Cause: stale overlay2 mount on container removal. Stopping the container fully and restarting the daemon clears the leaked merged mount, after which docker rm succeeds. Avoid manually rm -rf-ing under overlay2 while the daemon is running.

Cause: hung NFS/CIFS backend. Restore or unmount the remote share first; an unresponsive remote mount will keep returning EBUSY until the network mount is healthy again.

A worked example. An ops engineer couldn’t delete pg_data even after stopping the database: rmdir ... device or resource busy. docker ps -a --filter volume=pg_data showed no containers, so it wasn’t Docker’s lock. grep pg_data /proc/mounts revealed the volume was still mounted — a leaked mount that systemd had picked up via shared propagation. Restarting the Docker daemon reconciled the mount table, the leaked entry disappeared, and docker volume rm pg_data succeeded. The recurring fix was switching the daemon’s mount propagation handling and ensuring services don’t run with MountFlags=shared that captures Docker mounts.

Prevention and Best Practices

  • Always docker rm (or docker compose down) containers before removing their volumes; don’t leave stopped containers holding references.
  • Never cd into or run backups directly against /var/lib/docker/volumes/.../_data; mount the data into a throwaway container instead.
  • Audit services for MountFlags=shared/propagation settings that can capture Docker’s mounts into other namespaces.
  • Use docker volume prune on a schedule to clear unreferenced volumes cleanly.
  • For network-backed volumes, monitor the remote share’s health so it never leaves mounts in a hung state.

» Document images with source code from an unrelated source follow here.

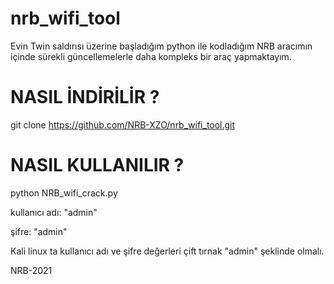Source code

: # nrb_wifi_tool
Evin Twin saldırısı üzerine başladığım python ile kodladığım NRB aracımın içinde sürekli güncellemelerle daha kompleks bir
araç yapmaktayım.

# NASIL İNDİRİLİR ?


git clone https://github.com/NRB-XZO/nrb_wifi_tool.git


# NASIL KULLANILIR ?


python NRB_wifi_crack.py


kullanıcı adı: "admin"


şifre: "admin"

Kali linux ta kullanıcı adı ve şifre değerleri çift tırnak "admin" şeklinde olmalı.

NRB-2021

Frequently Asked Questions

Will I lose data if I force removal? Removing the volume deletes its data. But this error usually blocks removal entirely, so you won’t accidentally delete data — you’ll be told it’s busy first.

Why does docker volume rm say busy when no container is running? Either a stopped (not removed) container still references it, or a host-level mount/handle leak has the directory open. Check docker ps -a --filter volume= and /proc/mounts to tell which.

Can I just umount the path manually? Only after confirming exactly what’s mounted via /proc/mounts. Blind unmounting under /var/lib/docker can corrupt running containers; restarting the daemon is usually safer.

Does docker volume prune bypass this? No. Prune still refuses volumes that are in use; it only removes ones with no container references.